I can also say that my own understanding of capitalist crisis has deepened since I wrote The Matter of Capital. I’ve heard it said that that book “isn’t Marxist,” and I think I understand what that means – I quite deliberately kept my frame of reference centered on a reading of how poets thought about capitalism, remaining largely descriptive – I really just wanted to point out that there had been a long and persistent tradition of writing poetry about capital, one that had gone un-named. I kept the further task of asking whether poets’ sense of capitalist crises matched up with a Marxist one off the table. So there is no Marxist analysis of crises of accumulation in my book. But in the meantime, I’ve been lucky to read around in classic and recent scholarship on just this question, and am glad to be able to pass on whole syllabi to others, now, who are getting up to speed. The excellent books and articles are too many to name, but I would say that I find it most productive to read and write out of a triangle formed by 1) histories of capitalism in a Brennerian vein, including histories of the recent past that lay emphasis on the possibility of a secular stagnation in capital’s ability to expand; 2) value-theoretical writing that supplements the Brennerian mode with a study of the challenges to value-production, with the abstraction amped up just enough for us to see commonalities across different national capitalisms; and 3) feminist and anti-racist scholarship that re-opens the question of the relation between capitalist accumulation and older or other modes of social reproduction. Twisting the dial among these overlapping bodies of scholarship – especially in reading with friends and students – has helped me develop the beginnings of a picture of capitalist history that doesn’t fall prey to the stark either-ors (either theory or history; either “class” or “identity”) that bogged down anti-capitalist thinking in the past.
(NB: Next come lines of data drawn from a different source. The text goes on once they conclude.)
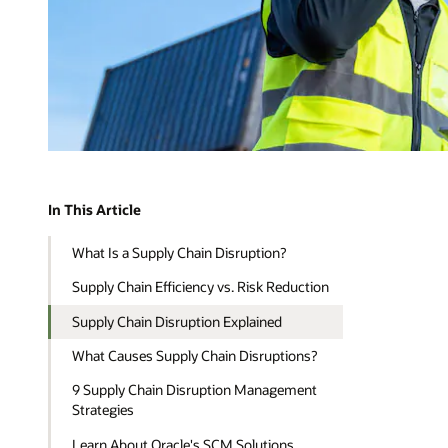
In This Article
What Is a Supply Chain Disruption?
Supply Chain Efficiency vs. Risk Reduction
Supply Chain Disruption Explained
What Causes Supply Chain Disruptions?
9 Supply Chain Disruption Management
Strategies
Learn About Oracle's SCM Solutions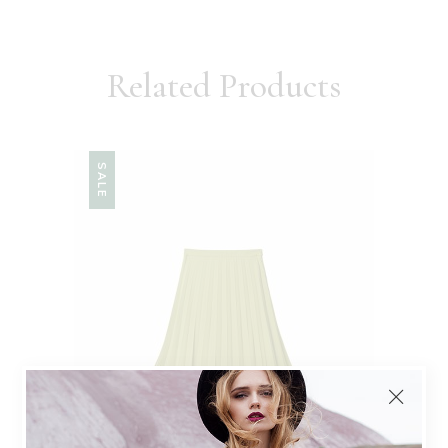
Related Products
SALE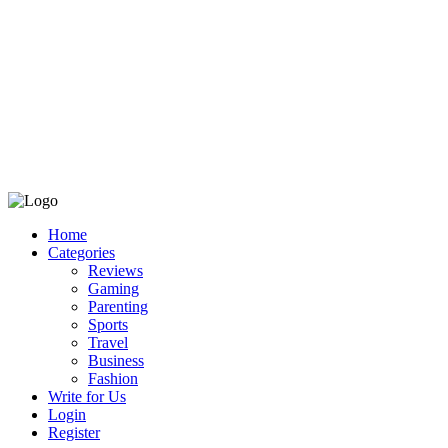
Home
Categories
Reviews
Gaming
Parenting
Sports
Travel
Business
Fashion
Write for Us
Login
Register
I am hopeful that a generation of us (or, really, a generation younger than me) will get the word out about this more historically capacious, factually accurate, and politically flexible way of studying and opposing capitalism.

A final note – I was on a poetics panel at the MLA in Vancouver in January 2015 with two fantastic scholars, Joel Nickels and Margaret Ronda, and as soon as we finished presenting, the conversation with the audience – composed largely of very young people – kicked off with questions about Giovanni Arrighi’s The Long Twentieth Century, as though it were perfectly normal to think about poetic history and poetic form alongside detailed histories of the ebb and flow of capitalist accumulation. We’ve come a long way!